Le précédent bilan faisait état de vingt et un morts. Selon la police, des hommes armés, dont certains déguisés en fidèles et munis d’explosifs, ont surgi pendant la messe dominicale et ont attaqué les paroissiens.
« J’ai vu des personnes sans vie dont une femme abattue. J’ai également vu des restes humains déchiquetés par de la dynamite. Quant à moi, je me suis réfugié avec d’autres personnes dont les enfants, dans la sacristie pendant une vingtaine de minutes avant de sortir et de découvrir le carnage », a expliqué le père Andrew Abayomi, qui célébrait la messe avant que les assaillants ne prennent d’assaut l’église.
« Les hôpitaux d’Owo étaient remplis de blessés, dont la plupart étaient dans un état critique. Malheureusement, le nombre de morts s’élève à vingt-deux », a déclaré le gouverneur d’Ondo, Arakunrin Oluwarotimi Akeredolu dans un communiqué.
D’après lui, cinquante-six personnes étaient toujours hospitalisées mardi soir. Il affirme que « le plus malheureux, c’est que des enfants innocents ont été tués dans la fleur de l’âge et que d’autres ont été gravement blessés ».
Sur son lit d’hôpital, la joue et le torse cachés par les bandages, Bade Salawu, l’un des survivants, confie à l’AFP que les fidèles ont d’abord « entendu le bruit très fort d’une arme à feu », avant d’évoquer le « chaos » qui a suivi.

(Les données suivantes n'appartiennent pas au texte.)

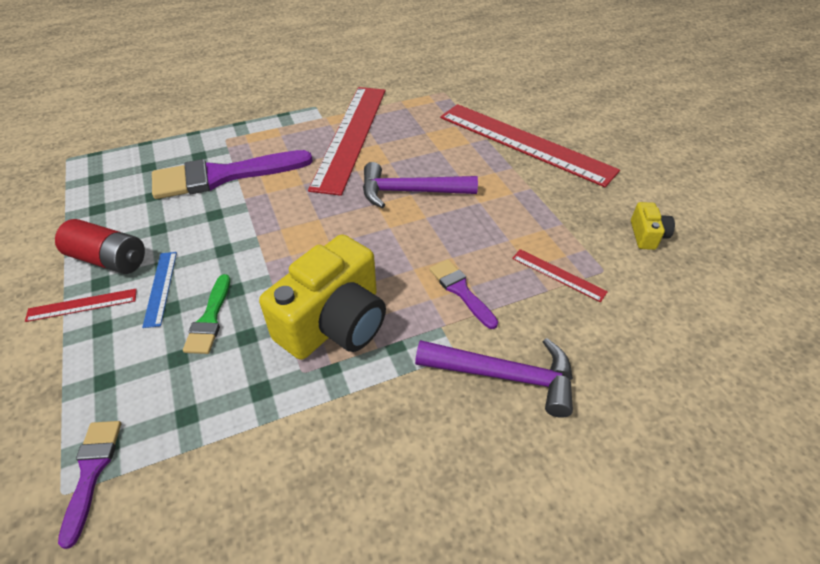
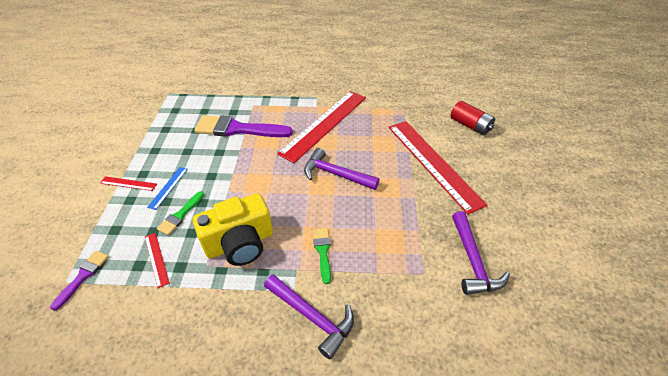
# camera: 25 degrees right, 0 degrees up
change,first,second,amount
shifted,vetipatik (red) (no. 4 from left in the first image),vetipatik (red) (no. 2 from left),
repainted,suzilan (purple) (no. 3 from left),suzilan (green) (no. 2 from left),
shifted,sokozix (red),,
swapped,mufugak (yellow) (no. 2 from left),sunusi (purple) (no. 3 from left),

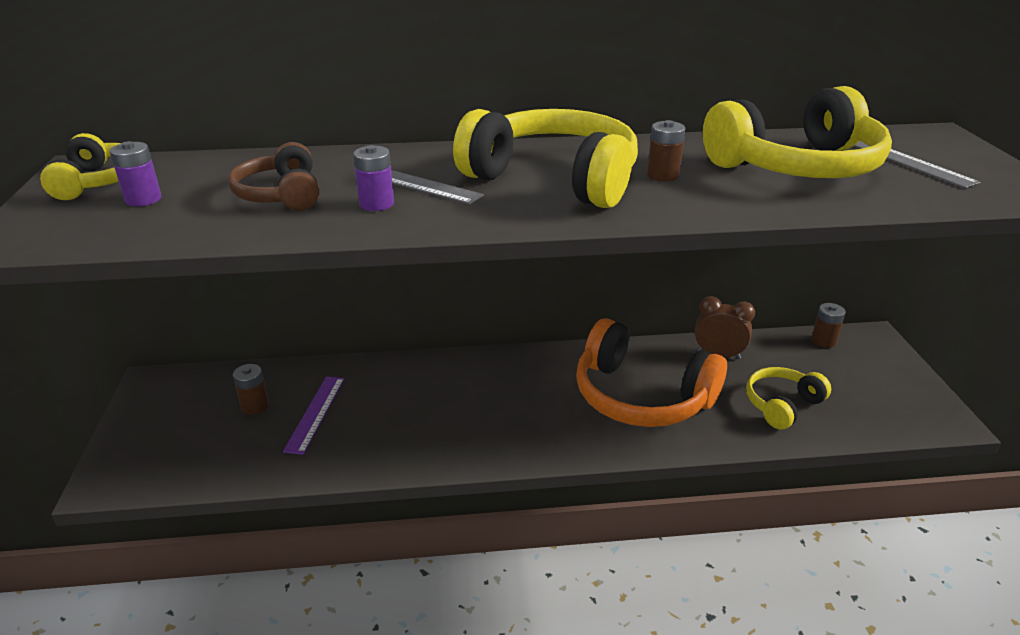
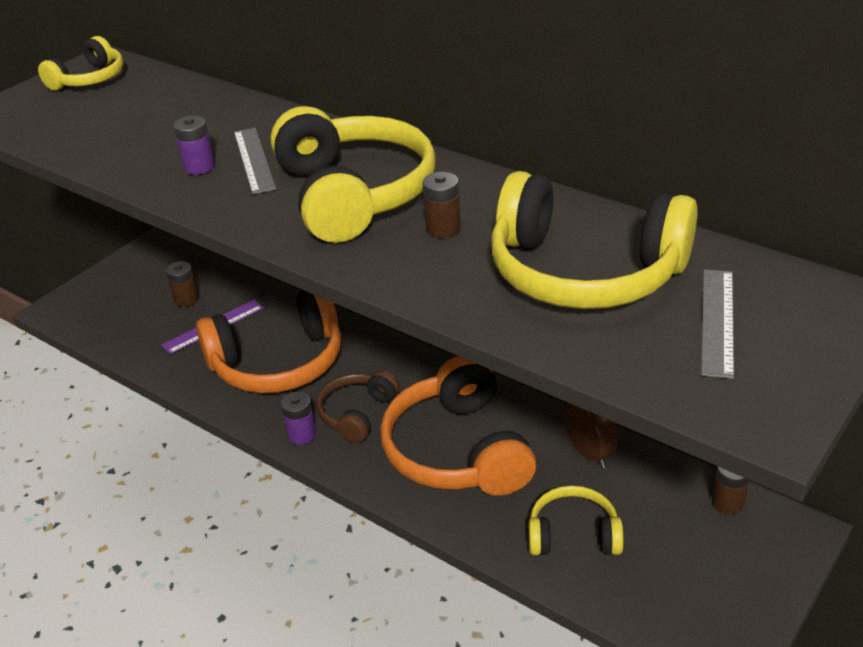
# camera: 45 degrees right, 5 degrees up
change,first,second,amount
new,,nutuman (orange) (no. 1 from left),
shifted,sokozix (purple) (no. 1 from left in the first image),sokozix (purple) (no. 2 from left),
shifted,nutuman (brown),,

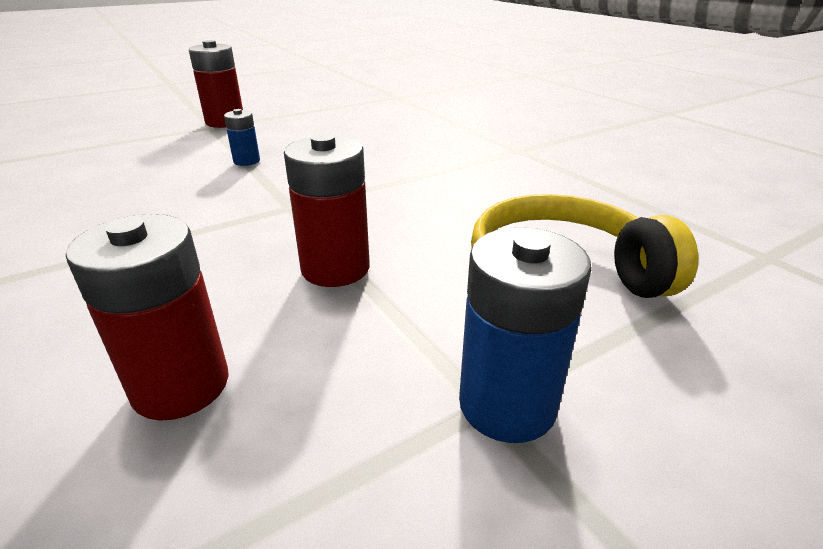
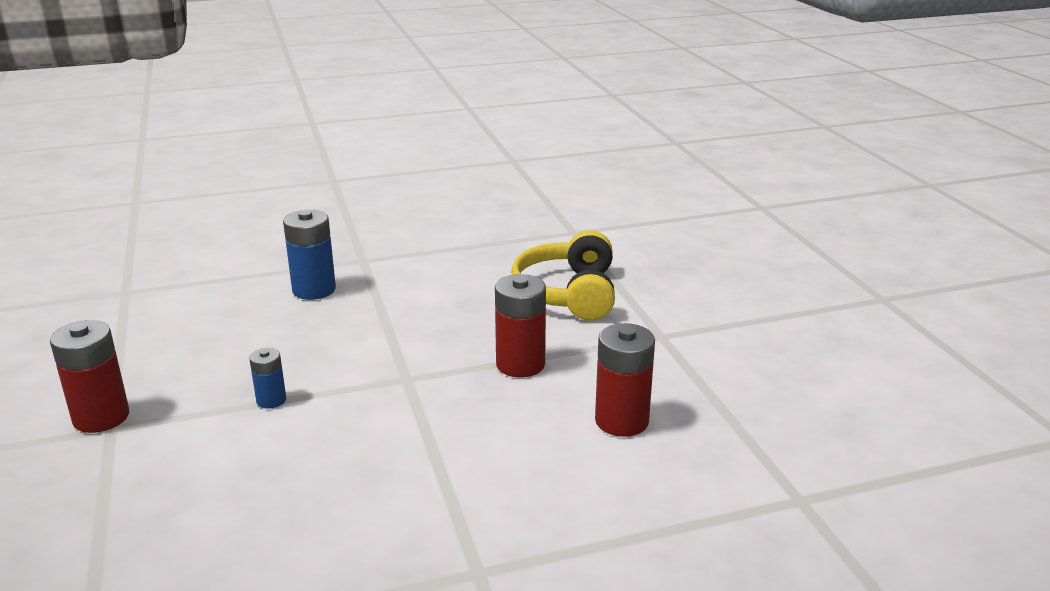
# camera: 75 degrees left, 5 degrees down
change,first,second,amount
shifted,sokozix (blue) (no. 2 from left),,

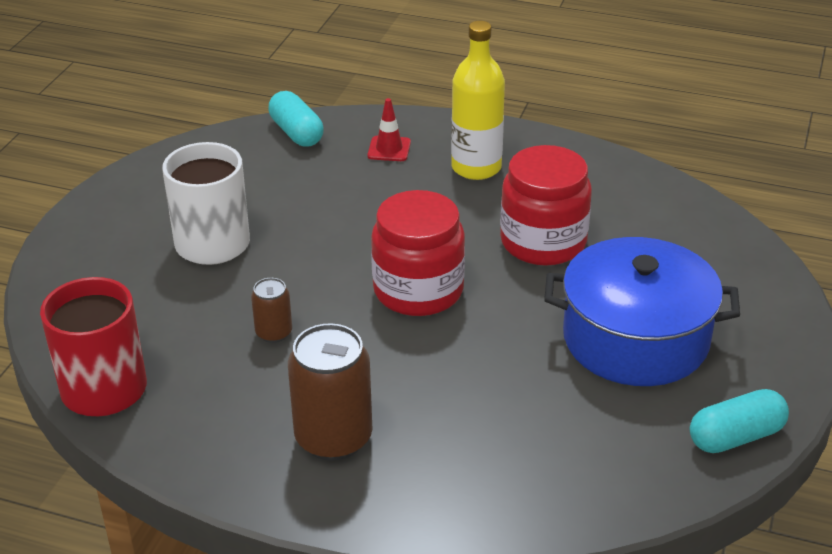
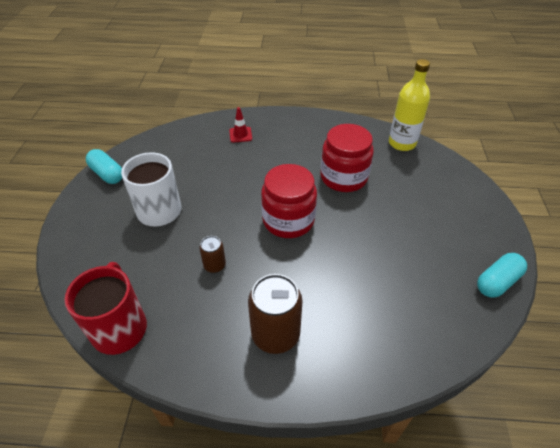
# camera: 15 degrees left, 10 degrees up
change,first,second,amount
shifted,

« Les assaillants ne sont pas venus pour voler ou kidnapper qui que ce soit, leur objectif était juste de tuer et de détruire », a indiqué Bade Salawu l’un des survivant à l’AFP. Sur son lit d’hôpital la joue et le torse bandés, il confirme que les fidèles ont d’abord entendu le bruit très fort d’une arme à feu avant d’évoquer le chaos qui a suivi.
Lundi 6 juin, Antonio Guterres, secrétaire général des Nations unies, a condamné « une attaque odieuse ». « Les attaques contre les lieux de culte sont abjectes », a-t-il ajouté. Il appelle les autorités nigérianes à « tout faire pour traduire les responsables en justice ».
Dimanche 5 juin, une attaque par des hommes armés surgit pendant la célébration de la Pentecôte dans l’église catholique St Francis de la ville d’Owo, dans l’Etat d’Ondo, habituellement épargné par les djihadistes et les bandes criminelles actifs dans d’autres régions du pays. Ce massacre a provoqué l’effroi au Nigeria, et l’indignation de la communauté internationale.